Task to complete >> Reproduce the bow string length thread word for word, starting at "# Need help" up to and including "(Jan 8, 2012)".

Source passage >>
= Beginning of Section =
# Need help finding the string length I need to buy!



## dayrlm (May 20, 2010)

Measure along the surface from string notch to string notch on the face of the bow without the bumps or dips from the handgrip. From what I see it will probably be 60" which would be the AMO length so a 57" string should be correct. If the length is different then subtract 3" from the length.


----------



## rock74 (Jan 8, 2012)

Did a quick search and it looks like 56" is what is used on that bow, and you can get strings from 3 rivers or click on the top of the page for Lancaster archery supply.


----------



## TheOldNewbie (Mar 31, 2012)

http://www.archerytalk.com/vb/showthread.php?t=307093

http://www.archerytalk.com/vb/showthread.php?t=946531

Do a search for "ben pearson super jet bow 3350 string length" and you might find more info.

Edit: Darn, 2 minutes late.


----------



## northern boy (Aug 25, 2010)

I Have that bow a 56" string will fit it. That is a all fiberglass bow if you use b-50 you will get a lot of handshock an slower speed. I highly reccommend a modern string for the bow will help with speed an gets rid of most of the handshock. Modern string is like d-97 d-10 8125 or anything else. They shoot pretty good with right string also try to match string serving size to arrows.


----------



## deer2eat (Mar 22, 2011)

Thanks everyone for the helpful post.



northern boy said:


> I Have that bow a 56" string will fit it. That is a all fiberglass bow if you use b-50 you will get a lot of handshock an slower speed. I highly reccommend a modern string for the bow will help with speed an gets rid of most of the handshock. Modern string is like d-97 d-10 8125 or anything else. They shoot pretty good with right string also try to match string serving size to arrows.


Northern Boy, you have this bow and you shoot a 56" string on it. If it is a 60" bow and I use this rule of thumb to subtract 3" and that is the string length, why would this one be 56"? I am new to traditional archery and wish to learn! Hope you can expand. Is it just the make of this one? 

Is b-50, d-97, d-10 8125 the material used for the string? That will help with hand shock?
= End of Section =
Information supplied >>
= Beginning of Section =
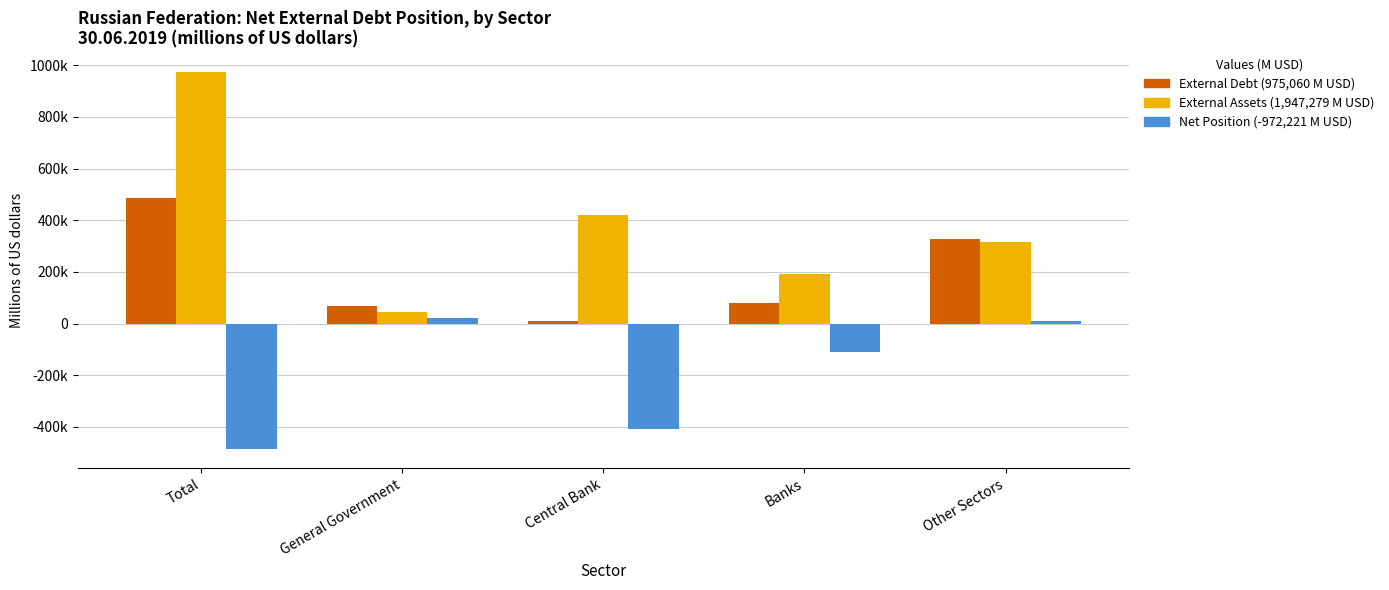

Does the chart contain stacked bars?

No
= End of Section =
Result below >>
# Need help finding the string length I need to buy!



## dayrlm (May 20, 2010)

Measure along the surface from string notch to string notch on the face of the bow without the bumps or dips from the handgrip. From what I see it will probably be 60" which would be the AMO length so a 57" string should be correct. If the length is different then subtract 3" from the length.


----------



## rock74 (Jan 8, 2012)